Premiere: Watch Luna's new video, Femcee
Miami-D.C. based rapper Luna believes in community and womanhood on and off the court in her new music video “Femcee,” directed and edited by Sasja Smith.
The “Femcee” cast features all-femmes adorning bright pink and purple hued athletic wear on a sunny basketball court trimmed with palm trees. In the opening scene, Luna gives the team a run-down of what she’d like to see on the court, telling the women to leave “all that other shit off the court,” and “do what women do; get shit done.” The girls get to work in the following scenes, running through drills in asymmetrical shots intercut with Luna rapping to the camera.
“Femcee” is Luna’s self-identification as both a femme and an emcee. “It comes from me considering myself a femme, which I and others define as the modern/self-expressive version of a woman, as well as an MC, an OG term for a rapper,” says Luna. “I named the song that (and call myself that) because I feel like those are my two main identities as a human honestly. I’m most proud of these things and feel most happy actively being these identities so I felt like the song was a good prequel to my forthcoming EP, The Femme EP, and an introduction to me as a person and my life. I’m shouting out my engineer Chan, who is a woman! I’m talking about my battles with school, giving ancestral praise to my African roots, I’m talking about what I’d like to offer with my music that I see lacking elsewhere, all that.”
"Femcee is really important to me,” says Luna. “It’s my favorite rap song since Pam Grier. It’s the perfect amount of everything that encompasses the modern day woman—sweet but also not to be fucked with."

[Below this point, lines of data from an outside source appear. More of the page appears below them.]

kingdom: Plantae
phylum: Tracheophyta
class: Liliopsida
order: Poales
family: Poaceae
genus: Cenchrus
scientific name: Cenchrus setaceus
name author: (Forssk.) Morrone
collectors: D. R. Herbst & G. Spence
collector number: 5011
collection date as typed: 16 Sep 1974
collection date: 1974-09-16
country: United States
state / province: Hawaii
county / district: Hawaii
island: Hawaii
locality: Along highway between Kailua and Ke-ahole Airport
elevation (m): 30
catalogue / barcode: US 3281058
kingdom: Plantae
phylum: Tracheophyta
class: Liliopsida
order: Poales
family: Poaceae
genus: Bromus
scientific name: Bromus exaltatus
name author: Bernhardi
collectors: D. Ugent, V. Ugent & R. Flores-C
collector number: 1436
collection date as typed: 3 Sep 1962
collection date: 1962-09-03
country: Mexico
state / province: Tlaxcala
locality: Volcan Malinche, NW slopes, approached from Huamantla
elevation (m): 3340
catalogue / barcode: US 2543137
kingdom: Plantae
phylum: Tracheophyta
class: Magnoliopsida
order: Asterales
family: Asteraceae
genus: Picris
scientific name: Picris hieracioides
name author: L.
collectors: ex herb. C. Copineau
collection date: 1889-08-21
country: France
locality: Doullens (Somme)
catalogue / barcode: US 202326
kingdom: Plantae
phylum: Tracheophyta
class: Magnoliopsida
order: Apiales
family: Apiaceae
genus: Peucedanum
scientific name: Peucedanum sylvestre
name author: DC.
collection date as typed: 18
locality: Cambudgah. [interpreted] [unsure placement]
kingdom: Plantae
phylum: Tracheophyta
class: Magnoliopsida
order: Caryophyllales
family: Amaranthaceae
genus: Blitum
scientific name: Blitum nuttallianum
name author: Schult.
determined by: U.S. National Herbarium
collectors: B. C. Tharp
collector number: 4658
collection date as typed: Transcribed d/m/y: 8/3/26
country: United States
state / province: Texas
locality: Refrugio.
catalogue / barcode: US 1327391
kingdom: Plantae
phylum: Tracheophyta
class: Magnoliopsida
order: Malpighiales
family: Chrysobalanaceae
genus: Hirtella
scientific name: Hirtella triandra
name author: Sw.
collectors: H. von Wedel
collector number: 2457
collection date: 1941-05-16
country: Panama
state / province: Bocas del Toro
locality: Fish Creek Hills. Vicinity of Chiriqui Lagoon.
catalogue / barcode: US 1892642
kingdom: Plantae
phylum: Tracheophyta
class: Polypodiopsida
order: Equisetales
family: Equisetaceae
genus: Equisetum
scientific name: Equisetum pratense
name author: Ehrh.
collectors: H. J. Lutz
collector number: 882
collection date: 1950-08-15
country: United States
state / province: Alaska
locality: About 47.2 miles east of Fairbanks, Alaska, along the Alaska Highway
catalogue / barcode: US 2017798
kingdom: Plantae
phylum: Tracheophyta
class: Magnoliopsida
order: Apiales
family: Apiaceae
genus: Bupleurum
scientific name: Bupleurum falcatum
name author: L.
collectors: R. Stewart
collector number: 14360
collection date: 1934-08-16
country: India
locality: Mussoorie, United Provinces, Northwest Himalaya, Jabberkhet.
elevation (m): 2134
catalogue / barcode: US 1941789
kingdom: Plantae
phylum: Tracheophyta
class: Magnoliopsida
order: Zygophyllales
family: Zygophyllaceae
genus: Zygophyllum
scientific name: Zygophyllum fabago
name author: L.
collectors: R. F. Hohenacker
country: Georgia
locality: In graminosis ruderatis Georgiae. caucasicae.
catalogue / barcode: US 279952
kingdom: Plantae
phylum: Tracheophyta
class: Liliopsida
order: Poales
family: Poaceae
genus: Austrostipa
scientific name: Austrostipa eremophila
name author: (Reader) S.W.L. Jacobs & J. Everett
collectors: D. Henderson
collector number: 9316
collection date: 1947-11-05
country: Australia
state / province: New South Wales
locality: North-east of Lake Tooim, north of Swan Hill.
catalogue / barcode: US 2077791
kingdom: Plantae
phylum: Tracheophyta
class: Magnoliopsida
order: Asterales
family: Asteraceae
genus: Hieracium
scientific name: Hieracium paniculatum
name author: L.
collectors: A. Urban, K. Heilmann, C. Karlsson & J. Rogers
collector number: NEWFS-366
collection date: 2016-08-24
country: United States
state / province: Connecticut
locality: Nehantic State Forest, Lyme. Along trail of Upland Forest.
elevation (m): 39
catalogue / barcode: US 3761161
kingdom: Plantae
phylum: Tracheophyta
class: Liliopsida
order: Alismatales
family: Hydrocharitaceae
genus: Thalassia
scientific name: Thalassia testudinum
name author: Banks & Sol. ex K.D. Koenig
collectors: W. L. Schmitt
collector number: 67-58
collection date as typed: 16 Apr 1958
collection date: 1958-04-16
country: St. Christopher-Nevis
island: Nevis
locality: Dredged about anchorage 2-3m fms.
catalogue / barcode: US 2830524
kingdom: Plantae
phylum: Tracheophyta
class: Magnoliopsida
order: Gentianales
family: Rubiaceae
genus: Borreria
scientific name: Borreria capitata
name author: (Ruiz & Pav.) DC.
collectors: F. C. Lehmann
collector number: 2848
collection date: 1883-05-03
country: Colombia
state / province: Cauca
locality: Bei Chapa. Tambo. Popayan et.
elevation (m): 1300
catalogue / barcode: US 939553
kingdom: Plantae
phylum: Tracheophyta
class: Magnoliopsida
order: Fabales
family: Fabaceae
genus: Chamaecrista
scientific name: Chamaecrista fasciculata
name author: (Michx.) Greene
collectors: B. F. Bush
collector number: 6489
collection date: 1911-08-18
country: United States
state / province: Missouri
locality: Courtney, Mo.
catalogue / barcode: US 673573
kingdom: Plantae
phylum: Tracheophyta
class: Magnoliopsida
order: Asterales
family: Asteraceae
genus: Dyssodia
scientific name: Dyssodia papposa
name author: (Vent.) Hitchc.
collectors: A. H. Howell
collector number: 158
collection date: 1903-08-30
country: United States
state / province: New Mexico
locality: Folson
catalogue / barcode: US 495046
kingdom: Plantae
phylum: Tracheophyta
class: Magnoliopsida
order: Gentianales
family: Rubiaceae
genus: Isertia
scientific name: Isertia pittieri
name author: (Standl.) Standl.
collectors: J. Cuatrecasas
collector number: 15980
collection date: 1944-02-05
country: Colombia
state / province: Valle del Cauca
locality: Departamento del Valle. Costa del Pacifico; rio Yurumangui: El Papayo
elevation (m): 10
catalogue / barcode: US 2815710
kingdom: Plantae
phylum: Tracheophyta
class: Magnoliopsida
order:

This video’s “sporty shorty” aesthetic playfully celebrates the everyday hustle of women and femmes of color, despite often having to compartmentalize the many intersections of their lives. “Whatever nigga, stupid job you have or midterm, leave it all there cause right now I need you here,” Luna says to the girls. These are just a few pressures where women constantly have to put aside their own feelings in order to create output for others. The court creates a safe space for these ladies to put their real-world burdens aside and celebrate community.
"This song is for the gyorls,” says Luna. “I want women to see this video and feel inspired to get what they want out of life. I want men to see this video and respect what women are capable of doing for themselves independently. This video is all about women empowerment but it differs from my other videos because it’s not a little group flex, it’s about manifesting the reality you want to see by in the work and doing it united, which is the biggest flex."